Student TA (TA Questionnaire from Searle Center)

  • Dedicate 12-15 hours per week (averaged over the quarter) to TA duties.
  • Approach the TAship as a learning experience complementary to other aspects of graduate education.
  • Become familiar with university and college or school policies, requirements, and deadlines pertaining to topics such as academic integrity, safety protocols, maintaining a classroom respectful of diversity, as well as the Registrar’s procedures and deadlines.
  • Acquire proficiency in the course content and methodologies, complemented by appropriate pedagogical methods.
  • Manage the assigned TA responsibilities along with other academic work, keeping to deadlines, advancing appropriately through academic milestones.
  • Meet regularly the faculty supervisor, request feedback, and seek opportunities to continually develop pedagogical proficiencies.
  • Hold regular scheduled office hours.

Departments

  • Departments/ programs are urged to develop their own training events that recognize the unique teaching needs of their specific field. Departmental/program efforts (such as workshops, course manuals, and repositories of syllabi, assignments, and exams) supplement the supervision and mentoring undertaken by faculty in charge of a class.
  • Departments should strive to equitably and appropriately assign TA responsibilities to graduate students, bearing in mind students’ year of study, academic interests, and professional goals.
    Regularly review CTECs and follow up with students and DGS if concerns arise.

Directors of Graduate Study

  • PhD and MFA students’ TA duties should be appropriately calibrated to their experience.
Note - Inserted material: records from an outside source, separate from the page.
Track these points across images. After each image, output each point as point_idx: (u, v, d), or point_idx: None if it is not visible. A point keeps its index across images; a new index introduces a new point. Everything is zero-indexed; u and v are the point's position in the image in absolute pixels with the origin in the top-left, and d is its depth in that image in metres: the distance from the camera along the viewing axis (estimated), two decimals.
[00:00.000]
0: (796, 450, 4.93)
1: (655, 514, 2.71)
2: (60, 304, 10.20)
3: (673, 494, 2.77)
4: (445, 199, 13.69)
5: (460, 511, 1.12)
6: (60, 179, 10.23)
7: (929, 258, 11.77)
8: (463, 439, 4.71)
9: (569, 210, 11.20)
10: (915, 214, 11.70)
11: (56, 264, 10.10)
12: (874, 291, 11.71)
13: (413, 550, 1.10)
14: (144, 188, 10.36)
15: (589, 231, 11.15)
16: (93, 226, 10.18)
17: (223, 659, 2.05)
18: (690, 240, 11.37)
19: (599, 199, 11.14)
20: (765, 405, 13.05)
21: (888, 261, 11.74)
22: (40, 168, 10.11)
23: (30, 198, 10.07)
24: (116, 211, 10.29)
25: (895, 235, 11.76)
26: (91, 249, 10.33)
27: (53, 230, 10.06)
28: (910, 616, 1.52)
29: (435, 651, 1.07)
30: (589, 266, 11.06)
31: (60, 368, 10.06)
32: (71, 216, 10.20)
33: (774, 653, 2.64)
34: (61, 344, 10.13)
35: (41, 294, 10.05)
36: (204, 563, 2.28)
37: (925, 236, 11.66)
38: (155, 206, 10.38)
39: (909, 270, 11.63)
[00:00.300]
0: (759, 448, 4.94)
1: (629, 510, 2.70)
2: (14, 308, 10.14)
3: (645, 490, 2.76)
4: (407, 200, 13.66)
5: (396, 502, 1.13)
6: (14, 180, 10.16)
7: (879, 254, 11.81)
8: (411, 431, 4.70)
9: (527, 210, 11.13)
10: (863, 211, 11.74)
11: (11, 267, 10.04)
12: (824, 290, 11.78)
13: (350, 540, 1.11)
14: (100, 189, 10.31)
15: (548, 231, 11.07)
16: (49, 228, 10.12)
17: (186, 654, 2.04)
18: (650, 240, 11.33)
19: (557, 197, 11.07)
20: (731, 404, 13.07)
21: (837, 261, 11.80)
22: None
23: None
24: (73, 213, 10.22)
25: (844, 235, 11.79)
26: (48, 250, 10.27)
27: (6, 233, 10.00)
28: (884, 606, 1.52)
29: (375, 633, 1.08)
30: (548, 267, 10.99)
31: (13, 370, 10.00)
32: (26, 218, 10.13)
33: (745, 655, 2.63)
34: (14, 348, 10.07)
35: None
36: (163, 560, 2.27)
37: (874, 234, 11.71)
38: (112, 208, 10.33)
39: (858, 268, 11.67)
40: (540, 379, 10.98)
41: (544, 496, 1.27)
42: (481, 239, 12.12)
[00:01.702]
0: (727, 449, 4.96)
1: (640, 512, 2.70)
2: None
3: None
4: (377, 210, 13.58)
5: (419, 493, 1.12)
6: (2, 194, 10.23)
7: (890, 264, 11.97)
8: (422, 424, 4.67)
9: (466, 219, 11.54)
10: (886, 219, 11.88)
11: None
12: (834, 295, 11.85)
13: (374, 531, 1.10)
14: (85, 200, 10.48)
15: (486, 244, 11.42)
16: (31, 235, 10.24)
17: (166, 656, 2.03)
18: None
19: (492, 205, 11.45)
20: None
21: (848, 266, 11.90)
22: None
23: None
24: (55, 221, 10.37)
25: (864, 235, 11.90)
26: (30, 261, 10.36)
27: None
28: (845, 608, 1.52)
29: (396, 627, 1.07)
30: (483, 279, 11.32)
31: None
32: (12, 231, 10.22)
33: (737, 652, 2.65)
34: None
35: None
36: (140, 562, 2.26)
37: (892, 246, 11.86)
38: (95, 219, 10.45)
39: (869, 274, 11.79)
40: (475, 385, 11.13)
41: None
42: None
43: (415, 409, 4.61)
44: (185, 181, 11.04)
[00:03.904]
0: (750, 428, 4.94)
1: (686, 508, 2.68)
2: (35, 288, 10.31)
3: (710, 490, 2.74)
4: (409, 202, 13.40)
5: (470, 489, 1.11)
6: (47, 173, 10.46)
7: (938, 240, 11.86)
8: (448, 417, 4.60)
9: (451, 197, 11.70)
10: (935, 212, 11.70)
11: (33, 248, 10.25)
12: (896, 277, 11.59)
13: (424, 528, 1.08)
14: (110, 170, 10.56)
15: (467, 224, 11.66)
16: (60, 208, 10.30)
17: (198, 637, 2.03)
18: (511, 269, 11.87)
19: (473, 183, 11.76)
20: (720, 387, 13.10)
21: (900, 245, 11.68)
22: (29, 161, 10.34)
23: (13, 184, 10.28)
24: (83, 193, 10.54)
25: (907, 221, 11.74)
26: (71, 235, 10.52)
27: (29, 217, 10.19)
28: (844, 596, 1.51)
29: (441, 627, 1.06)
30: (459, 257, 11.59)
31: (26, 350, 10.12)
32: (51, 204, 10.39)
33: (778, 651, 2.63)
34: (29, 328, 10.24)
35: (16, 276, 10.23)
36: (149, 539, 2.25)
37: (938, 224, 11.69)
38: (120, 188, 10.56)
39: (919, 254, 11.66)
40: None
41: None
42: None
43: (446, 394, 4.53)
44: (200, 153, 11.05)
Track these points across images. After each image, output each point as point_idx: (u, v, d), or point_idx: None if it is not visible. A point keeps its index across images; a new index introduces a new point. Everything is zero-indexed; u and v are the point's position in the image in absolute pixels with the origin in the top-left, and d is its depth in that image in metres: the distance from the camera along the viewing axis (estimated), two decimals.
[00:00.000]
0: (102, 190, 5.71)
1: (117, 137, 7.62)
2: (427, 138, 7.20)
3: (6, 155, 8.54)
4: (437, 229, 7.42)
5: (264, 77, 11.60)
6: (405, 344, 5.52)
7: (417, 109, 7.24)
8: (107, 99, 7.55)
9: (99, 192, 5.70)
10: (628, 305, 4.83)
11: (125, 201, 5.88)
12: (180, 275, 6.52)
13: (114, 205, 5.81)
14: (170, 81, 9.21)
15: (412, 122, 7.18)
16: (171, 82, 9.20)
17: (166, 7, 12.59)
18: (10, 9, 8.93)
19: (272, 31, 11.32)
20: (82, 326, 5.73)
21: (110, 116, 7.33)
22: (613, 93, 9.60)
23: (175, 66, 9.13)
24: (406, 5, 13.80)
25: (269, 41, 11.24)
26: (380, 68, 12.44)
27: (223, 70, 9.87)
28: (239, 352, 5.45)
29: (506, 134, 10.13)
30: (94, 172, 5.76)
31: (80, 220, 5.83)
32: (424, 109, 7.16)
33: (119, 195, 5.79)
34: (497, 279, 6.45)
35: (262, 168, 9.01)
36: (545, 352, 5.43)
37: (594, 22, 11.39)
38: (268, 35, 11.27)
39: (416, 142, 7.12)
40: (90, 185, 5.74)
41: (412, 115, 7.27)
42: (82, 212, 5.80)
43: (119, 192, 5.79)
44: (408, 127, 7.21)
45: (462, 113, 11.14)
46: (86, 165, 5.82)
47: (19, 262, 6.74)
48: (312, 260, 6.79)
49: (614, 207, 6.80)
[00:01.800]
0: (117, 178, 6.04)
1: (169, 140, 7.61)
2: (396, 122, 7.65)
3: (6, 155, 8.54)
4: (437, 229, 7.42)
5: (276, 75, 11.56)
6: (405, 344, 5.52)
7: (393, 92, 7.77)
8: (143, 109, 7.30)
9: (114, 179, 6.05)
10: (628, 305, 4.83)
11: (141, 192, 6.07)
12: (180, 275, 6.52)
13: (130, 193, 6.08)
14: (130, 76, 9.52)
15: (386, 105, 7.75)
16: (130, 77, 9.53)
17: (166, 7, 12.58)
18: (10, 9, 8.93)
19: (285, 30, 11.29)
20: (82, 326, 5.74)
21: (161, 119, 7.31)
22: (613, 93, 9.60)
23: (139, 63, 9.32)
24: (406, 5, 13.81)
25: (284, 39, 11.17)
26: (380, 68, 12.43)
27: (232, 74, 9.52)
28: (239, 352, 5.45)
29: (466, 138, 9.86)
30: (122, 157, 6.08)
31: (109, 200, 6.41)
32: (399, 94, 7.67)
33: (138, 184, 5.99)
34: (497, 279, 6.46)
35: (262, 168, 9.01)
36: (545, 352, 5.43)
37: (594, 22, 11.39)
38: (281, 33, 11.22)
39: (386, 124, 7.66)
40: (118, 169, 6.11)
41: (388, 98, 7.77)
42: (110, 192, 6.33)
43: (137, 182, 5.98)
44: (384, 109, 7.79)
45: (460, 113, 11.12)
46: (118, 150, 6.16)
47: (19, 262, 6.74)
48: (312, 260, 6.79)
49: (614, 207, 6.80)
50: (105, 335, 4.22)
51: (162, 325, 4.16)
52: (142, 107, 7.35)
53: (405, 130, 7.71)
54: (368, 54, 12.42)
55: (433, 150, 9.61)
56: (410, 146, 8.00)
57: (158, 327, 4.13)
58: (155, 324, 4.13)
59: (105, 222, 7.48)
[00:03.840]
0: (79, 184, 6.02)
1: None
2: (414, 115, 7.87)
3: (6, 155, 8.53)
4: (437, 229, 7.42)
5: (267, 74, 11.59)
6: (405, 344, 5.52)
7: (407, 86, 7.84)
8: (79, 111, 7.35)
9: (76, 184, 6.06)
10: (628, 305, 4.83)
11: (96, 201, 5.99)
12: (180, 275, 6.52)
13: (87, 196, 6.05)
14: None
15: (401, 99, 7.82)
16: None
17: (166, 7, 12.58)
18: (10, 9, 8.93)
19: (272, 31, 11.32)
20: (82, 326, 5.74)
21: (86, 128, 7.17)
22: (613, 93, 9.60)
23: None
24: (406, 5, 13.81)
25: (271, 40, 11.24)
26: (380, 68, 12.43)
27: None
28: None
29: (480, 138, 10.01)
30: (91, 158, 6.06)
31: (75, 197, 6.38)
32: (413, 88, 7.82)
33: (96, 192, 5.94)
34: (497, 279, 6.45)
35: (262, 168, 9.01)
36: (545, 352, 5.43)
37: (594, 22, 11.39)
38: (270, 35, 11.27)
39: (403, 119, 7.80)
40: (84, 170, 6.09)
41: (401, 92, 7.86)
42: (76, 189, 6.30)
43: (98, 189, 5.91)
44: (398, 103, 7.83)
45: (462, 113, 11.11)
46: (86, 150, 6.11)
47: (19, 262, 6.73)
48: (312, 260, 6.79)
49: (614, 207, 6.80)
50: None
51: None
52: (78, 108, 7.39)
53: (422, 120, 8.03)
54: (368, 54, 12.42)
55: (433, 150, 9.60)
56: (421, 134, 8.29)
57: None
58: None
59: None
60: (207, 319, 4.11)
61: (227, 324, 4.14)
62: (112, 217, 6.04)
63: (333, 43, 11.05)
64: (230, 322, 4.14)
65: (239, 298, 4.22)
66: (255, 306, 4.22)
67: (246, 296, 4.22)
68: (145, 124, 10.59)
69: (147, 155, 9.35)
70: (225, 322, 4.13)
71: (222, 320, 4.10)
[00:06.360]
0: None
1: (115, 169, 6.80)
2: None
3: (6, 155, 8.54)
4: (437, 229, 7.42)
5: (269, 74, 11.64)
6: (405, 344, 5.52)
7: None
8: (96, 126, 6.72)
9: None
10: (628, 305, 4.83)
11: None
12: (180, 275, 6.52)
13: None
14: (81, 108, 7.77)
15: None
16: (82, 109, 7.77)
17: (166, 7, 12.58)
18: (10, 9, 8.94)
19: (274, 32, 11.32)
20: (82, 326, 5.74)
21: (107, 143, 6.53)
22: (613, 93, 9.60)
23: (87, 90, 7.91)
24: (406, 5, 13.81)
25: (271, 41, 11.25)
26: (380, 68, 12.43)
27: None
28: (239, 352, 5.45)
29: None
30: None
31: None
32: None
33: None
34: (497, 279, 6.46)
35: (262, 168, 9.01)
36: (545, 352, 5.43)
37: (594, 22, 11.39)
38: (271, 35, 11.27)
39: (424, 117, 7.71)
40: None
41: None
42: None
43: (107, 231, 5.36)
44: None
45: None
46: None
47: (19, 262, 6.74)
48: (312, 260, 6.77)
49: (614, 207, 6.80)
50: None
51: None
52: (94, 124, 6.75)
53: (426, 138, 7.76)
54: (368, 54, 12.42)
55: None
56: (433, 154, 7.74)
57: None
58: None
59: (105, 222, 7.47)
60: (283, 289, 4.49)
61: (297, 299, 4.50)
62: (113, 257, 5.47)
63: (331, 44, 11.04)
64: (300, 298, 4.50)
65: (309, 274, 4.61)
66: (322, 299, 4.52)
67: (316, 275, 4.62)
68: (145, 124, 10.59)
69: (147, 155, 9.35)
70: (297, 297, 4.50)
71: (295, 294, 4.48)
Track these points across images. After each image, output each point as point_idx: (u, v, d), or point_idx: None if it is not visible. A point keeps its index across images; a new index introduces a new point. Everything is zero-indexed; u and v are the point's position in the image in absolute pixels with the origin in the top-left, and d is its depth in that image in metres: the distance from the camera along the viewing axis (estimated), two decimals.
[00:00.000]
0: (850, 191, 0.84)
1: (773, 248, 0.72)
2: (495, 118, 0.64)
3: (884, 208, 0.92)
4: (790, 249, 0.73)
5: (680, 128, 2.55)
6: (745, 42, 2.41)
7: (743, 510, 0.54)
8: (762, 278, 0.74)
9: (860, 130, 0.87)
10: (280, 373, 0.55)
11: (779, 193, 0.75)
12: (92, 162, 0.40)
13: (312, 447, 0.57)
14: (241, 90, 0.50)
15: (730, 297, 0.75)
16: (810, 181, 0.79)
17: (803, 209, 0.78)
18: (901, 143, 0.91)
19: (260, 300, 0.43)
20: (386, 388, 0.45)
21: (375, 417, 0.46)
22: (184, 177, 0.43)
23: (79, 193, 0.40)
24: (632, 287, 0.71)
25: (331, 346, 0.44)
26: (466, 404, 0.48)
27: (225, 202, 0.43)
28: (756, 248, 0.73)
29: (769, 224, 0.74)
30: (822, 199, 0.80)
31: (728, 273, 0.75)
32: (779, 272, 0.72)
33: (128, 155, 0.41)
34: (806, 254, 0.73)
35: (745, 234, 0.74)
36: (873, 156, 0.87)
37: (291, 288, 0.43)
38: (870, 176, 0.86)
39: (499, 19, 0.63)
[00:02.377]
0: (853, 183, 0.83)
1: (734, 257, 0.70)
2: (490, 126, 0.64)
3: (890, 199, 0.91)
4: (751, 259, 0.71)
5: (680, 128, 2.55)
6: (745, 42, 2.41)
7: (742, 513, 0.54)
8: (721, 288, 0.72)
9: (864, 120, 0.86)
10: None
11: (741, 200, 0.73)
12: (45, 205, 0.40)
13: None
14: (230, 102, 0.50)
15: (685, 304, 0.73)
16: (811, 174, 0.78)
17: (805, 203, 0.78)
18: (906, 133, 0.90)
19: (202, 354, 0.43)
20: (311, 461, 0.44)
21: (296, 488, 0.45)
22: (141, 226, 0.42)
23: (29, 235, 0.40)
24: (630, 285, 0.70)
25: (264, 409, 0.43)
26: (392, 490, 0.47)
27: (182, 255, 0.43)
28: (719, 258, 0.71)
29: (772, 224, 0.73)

For example, a student who is wholly inexperienced in the classroom might begin by observing and assisting a master teacher, grading, and helping to design exam questions, whereas a student with experience running discussion sections might eventually be given responsibility to run a course unit or even to design and run whole course.
  • The Searle Center for Advancing Learning and Teaching offers orientation, workshops, certificate program for graduate students, consultations, and bibliographic assistance with literature on college-level teaching.
  • DGSes should become apprised of TA opportunities in allied departments (and, in some cases, other Chicago-area institutions) and, as appropriate, encourage advanced PhD students to investigate ways to broaden their experience. 

All faculty

  • Even when a graduate student is the teacher of record, a faculty member should oversee their work.
  • Graduate student teaching should be supervised by the teacher of record and observed by a faculty mentor minimally once per quarter (usually more, and repeatedly if serious concerns are noted), with prompt feedback provided. In addition, Searle Center staff will observe classes and offer feedback.
  • Faculty are responsible for continuous and conscientious training, mentoring, and supervising of their teaching assistants. This includes ensuring that they are acquainted with good practices related to academic integrity, procedures when dishonesty is suspected, and processes for the adjudication of violations; tutoring options and writing support at Northwestern; the expectations of their college or school’s office of academic advising; and the role of their college or school’s associate dean for undergraduate studies.
  • The faculty of record are responsible for all grades assigned in their classes. Therefore, they should carefully oversee TAs’ work as graders by providing clear and consistent guidelines and grading rubrics, samples of feedback, and spot-check TAs’ work.
  • No TA may be paid to tutor any undergraduate student in the work of a class being taught by that same TA.
  • No TA may be responsible for final assessment of the work of another TGS graduate student, even if they oversee their progress in a course. View TGS Policy.
  • TAs are full-time graduate students who contribute to the university’s mission for undergraduate teaching at the same time that their TA experience consolidates and advances other aspects of their academic and professional development at Northwestern. As such, their in-classroom commitments, time spent grading, and preparatory work should be kept within reasonable bounds. Funded PhD and MFA students may work no more than 20 hours per week from all sources, including assistantships.